She continues: “Saab is known for romantic silhouettes, with rich textiles and intricate details, the couture’s core. True to his style, he delivered delicate gold embroidery and swathes of sequins, and that’s his signature fairy-tale aesthetic.”

However, there were some designs that were a little too much for the fashion expert: “[I wasn’t a fan of the] ‘ruffle-mania,’” she said. “I couldn’t help but prefer the looks that were the most restrained.”

Elsewhere, Murad was channeling Imperial Russia in his fall-winter couture collection; think textures and patterns from the period and a nod to military suits.

Victoria’s Secret model Alessandra Ambrosio opened the show — her first time walking for the designer — in a plunging black, red and gold Tudor-style with dramatic cape.

“Murad transported us to a grand ball in St. Petersburg with regal colors, heavy fabrics and Fabergé motifs,” said Raad. “Every look was lavish. It wasn’t all about the balls, tsarinas and Fabergé eggs, though, Murad widened his scope, adding masculine elements borrowed from military uniforms, twisted to enhance femininity.”

Raad was a fan of the color palette Murad presented this month.

“The dark palette along with elaborate embroideries, and floral and arabesque motifs applied in bronze, gold and silver, transported us to a mysterious world,” she said. “From bright blue, rich red accents, to pale hues of green, grey, blue and ivory, the colors served as a luxurious backdrop for elaborate beadwork.

“Rich fabrics like velvet, duchesse satin, lace and chiffon were used in a harmonious palette,” she continued. “With this profusion of opulence, this collection looked more womanly than girly.”

Most fashion media agreed that both collections were beautiful, presenting something for every exclusive client of theirs.
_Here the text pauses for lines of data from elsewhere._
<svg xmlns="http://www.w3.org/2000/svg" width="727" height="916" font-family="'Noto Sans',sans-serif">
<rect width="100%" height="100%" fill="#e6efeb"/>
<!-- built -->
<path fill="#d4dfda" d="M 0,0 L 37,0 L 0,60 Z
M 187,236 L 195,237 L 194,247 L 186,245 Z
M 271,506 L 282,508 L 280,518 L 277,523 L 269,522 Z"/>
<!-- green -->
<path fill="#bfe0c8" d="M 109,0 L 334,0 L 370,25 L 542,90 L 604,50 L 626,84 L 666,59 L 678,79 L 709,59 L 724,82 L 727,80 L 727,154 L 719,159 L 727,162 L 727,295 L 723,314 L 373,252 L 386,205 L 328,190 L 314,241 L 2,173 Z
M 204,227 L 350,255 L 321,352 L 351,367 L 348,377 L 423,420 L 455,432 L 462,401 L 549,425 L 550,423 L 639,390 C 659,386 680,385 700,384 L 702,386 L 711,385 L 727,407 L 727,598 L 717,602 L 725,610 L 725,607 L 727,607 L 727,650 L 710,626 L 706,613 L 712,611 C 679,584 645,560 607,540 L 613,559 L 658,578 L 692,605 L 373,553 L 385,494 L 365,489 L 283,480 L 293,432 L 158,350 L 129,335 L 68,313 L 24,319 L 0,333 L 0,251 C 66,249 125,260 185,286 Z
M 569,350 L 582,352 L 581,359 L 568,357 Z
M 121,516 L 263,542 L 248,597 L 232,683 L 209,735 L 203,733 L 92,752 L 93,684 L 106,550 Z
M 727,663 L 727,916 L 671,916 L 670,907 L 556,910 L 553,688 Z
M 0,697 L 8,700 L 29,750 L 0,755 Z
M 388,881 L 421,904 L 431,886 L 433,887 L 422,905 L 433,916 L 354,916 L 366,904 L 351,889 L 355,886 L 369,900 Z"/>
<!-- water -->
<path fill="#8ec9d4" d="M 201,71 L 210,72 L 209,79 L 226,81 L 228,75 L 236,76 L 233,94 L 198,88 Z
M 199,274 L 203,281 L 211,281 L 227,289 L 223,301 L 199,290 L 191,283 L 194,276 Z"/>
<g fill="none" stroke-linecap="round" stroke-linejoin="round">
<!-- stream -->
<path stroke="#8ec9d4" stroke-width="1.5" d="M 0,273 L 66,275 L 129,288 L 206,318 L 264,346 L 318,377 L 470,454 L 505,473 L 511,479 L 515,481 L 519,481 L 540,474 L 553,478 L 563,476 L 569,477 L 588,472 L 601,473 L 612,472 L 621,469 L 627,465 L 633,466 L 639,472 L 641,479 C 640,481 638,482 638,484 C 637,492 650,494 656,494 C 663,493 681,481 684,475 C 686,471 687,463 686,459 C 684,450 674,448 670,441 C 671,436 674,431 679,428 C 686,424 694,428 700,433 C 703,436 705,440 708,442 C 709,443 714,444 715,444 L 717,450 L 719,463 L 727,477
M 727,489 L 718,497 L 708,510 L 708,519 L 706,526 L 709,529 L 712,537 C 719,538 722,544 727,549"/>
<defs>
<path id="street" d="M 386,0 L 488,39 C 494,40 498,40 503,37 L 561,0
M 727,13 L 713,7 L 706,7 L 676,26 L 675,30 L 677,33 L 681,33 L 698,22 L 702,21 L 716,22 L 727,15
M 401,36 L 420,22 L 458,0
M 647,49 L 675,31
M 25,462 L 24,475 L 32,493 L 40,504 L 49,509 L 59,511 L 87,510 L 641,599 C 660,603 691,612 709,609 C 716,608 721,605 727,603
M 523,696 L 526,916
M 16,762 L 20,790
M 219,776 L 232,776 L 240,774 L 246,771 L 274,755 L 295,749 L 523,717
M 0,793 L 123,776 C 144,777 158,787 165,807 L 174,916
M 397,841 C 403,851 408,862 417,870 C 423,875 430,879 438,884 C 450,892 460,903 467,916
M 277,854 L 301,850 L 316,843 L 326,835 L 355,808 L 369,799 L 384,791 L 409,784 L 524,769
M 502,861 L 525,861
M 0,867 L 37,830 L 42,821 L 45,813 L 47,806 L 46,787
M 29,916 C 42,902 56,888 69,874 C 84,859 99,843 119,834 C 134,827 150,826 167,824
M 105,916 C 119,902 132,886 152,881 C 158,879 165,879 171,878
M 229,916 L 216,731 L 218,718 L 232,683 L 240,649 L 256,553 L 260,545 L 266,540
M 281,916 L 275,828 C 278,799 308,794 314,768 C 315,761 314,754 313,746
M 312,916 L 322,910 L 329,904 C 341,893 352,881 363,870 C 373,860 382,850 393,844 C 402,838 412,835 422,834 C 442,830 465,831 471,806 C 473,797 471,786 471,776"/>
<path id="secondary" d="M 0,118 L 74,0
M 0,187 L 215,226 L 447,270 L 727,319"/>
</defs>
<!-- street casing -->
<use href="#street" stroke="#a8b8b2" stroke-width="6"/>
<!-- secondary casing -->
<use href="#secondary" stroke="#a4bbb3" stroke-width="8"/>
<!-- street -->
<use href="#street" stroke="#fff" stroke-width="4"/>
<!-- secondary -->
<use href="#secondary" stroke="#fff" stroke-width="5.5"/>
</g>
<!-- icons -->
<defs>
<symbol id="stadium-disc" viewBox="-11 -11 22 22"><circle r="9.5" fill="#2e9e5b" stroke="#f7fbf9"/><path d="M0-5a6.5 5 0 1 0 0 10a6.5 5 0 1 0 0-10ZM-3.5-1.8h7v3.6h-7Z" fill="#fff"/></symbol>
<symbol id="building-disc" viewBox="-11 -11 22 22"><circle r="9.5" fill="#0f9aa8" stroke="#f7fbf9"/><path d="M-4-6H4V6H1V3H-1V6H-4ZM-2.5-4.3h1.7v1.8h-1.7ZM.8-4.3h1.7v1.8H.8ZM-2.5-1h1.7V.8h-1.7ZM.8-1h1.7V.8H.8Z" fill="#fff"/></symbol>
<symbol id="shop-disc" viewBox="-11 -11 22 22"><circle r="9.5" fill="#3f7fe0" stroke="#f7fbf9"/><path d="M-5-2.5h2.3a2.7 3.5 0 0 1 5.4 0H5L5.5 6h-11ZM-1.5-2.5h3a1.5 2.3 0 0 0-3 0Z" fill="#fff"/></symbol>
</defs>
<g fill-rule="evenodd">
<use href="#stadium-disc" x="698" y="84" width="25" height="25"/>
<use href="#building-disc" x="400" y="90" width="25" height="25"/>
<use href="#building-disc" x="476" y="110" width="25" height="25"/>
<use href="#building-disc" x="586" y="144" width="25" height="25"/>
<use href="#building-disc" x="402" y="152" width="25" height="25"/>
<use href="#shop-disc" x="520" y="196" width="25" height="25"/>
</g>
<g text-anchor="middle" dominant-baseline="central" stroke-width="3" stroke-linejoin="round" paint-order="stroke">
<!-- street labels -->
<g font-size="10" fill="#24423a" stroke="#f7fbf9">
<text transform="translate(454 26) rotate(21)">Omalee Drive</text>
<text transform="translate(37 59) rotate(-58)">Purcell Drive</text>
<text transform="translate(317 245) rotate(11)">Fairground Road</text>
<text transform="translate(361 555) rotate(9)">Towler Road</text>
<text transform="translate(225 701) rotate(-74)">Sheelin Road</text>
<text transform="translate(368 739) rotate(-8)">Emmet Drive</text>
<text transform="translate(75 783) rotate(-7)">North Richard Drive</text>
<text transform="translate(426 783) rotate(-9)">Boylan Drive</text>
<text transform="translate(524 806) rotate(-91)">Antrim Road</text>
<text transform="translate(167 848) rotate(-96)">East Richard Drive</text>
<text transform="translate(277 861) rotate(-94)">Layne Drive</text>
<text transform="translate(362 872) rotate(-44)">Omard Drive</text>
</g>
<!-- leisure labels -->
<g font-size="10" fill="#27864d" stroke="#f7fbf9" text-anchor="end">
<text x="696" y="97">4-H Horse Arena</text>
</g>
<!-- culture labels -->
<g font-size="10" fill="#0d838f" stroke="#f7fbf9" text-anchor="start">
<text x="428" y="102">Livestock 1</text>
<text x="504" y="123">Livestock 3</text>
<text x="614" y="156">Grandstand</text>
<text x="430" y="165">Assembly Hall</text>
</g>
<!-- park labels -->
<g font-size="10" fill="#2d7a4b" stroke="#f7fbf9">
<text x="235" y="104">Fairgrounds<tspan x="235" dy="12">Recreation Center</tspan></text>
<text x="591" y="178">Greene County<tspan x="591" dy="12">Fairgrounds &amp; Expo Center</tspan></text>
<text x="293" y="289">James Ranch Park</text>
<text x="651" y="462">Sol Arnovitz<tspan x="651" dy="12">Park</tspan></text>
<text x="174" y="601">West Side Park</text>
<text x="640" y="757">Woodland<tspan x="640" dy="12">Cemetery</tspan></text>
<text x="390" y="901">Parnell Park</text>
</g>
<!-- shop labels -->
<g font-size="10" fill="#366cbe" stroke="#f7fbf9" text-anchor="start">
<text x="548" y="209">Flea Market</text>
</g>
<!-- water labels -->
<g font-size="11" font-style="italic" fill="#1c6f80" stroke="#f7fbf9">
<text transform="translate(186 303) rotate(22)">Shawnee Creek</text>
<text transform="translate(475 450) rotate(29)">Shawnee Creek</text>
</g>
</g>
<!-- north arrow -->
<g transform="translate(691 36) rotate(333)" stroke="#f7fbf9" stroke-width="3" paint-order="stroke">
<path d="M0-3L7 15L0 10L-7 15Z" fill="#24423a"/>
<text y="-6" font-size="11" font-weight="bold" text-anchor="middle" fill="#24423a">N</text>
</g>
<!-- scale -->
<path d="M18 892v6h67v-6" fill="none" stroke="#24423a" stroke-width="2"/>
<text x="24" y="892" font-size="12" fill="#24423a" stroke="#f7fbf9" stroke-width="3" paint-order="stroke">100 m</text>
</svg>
All that remains to be seen is who is going to be walking the red carpet or attending events in one of Saab’s or Murad’s creations this awards’ season.

What’s clear, though, is that one of the keys to the pair’s success is that they’re never afraid to push boundaries and create something new.

And sometimes, it’s okay to go big.

“I guess, for some designers, more is more in couture,” Raad concluded.